The Antioch community was named after the Antioch First Baptist Church, established in 1810. In the past, the main hub of life in Antioch was located on the banks of Mill Creek, a minor tributary of the Cumberland River that rises near Nolensville. Yet since the area has become considered a floodplain, zoning restrictions have limited the construction of more businesses in this area, which had started to become quite congested. Just 50 years ago Antioch was still a small community built around the needs of local farmers. Yet as the Nashville sewer system expanded into the area in the 1970s and large amounts of former farmland became available for residential construction, Antioch began to grow rapidly. Throughout its growth, Antioch maintained a “blue-collar” image and continued to provide affordable housing.
Nashville itself is referred to as the "Athens of the South" due to the many colleges and universities in the city and metropolitan area. Some of the most reputable of these institutions include The Art Institute of Tennessee-Nashville, Nashville Law School, and Vanderbilt University. Within 30 miles of Nashville in Murfreesboro is Middle Tennessee State University, a public university with Tennessee's largest undergraduate population.

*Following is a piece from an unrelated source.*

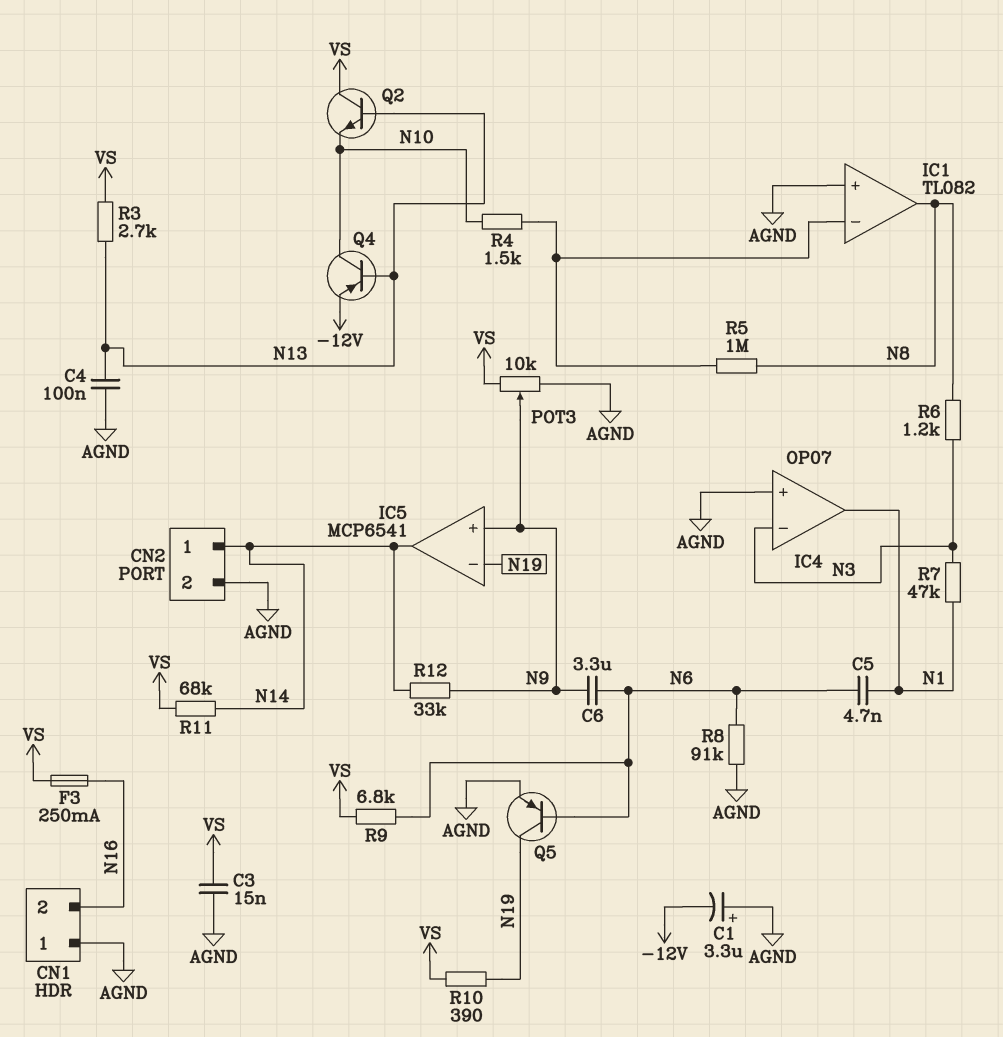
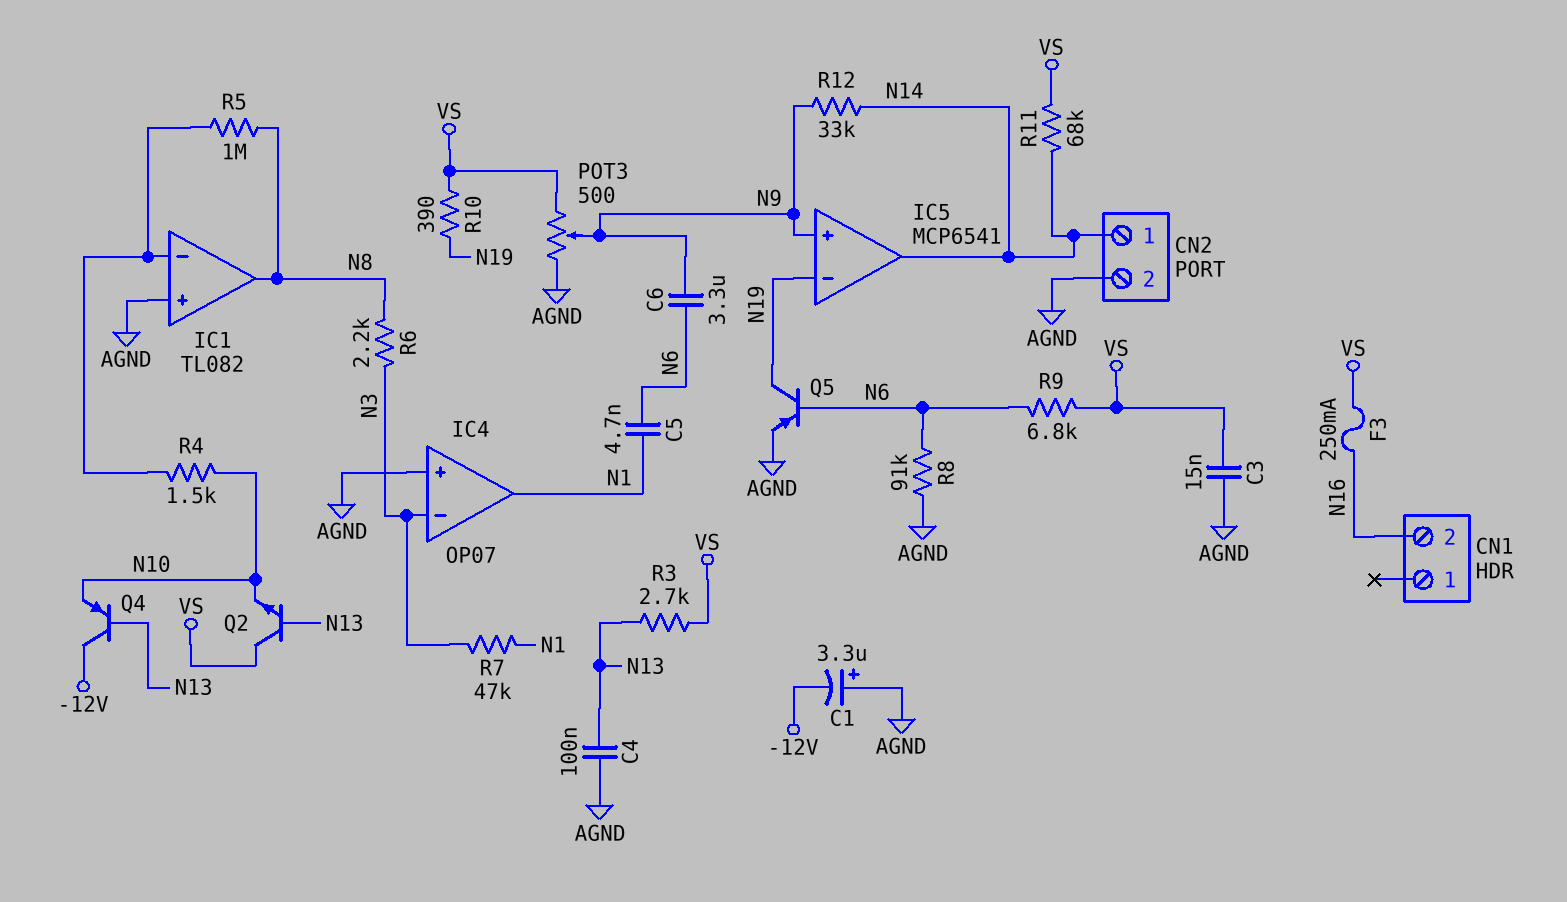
CN1 pin 1: AGND -> none
POT3: 10k (AGND, VS, wiper N9) -> 500 (AGND, VS, wiper N9)
Q4: PNP (B N13, C N10, E -12V) -> PNP (B N13, C -12V, E N10)
R6: 1.2k (N3, N8) -> 2.2k (N3, N8)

Also known as “Music City,” Nashville has a huge reputation for its rich musical culture. Popular sites include The Country Music Hall of Fame, Ryman Auditorium (which was formerly known as the Grand Ole Opry) and Belcourt Theater. The annual CMA Music Festival (formerly known as Fan Fair), is one of the city’s biggest events, drawing thousands of country fans from all over the country. Nashville also has a rich history in jazz and gospel bands.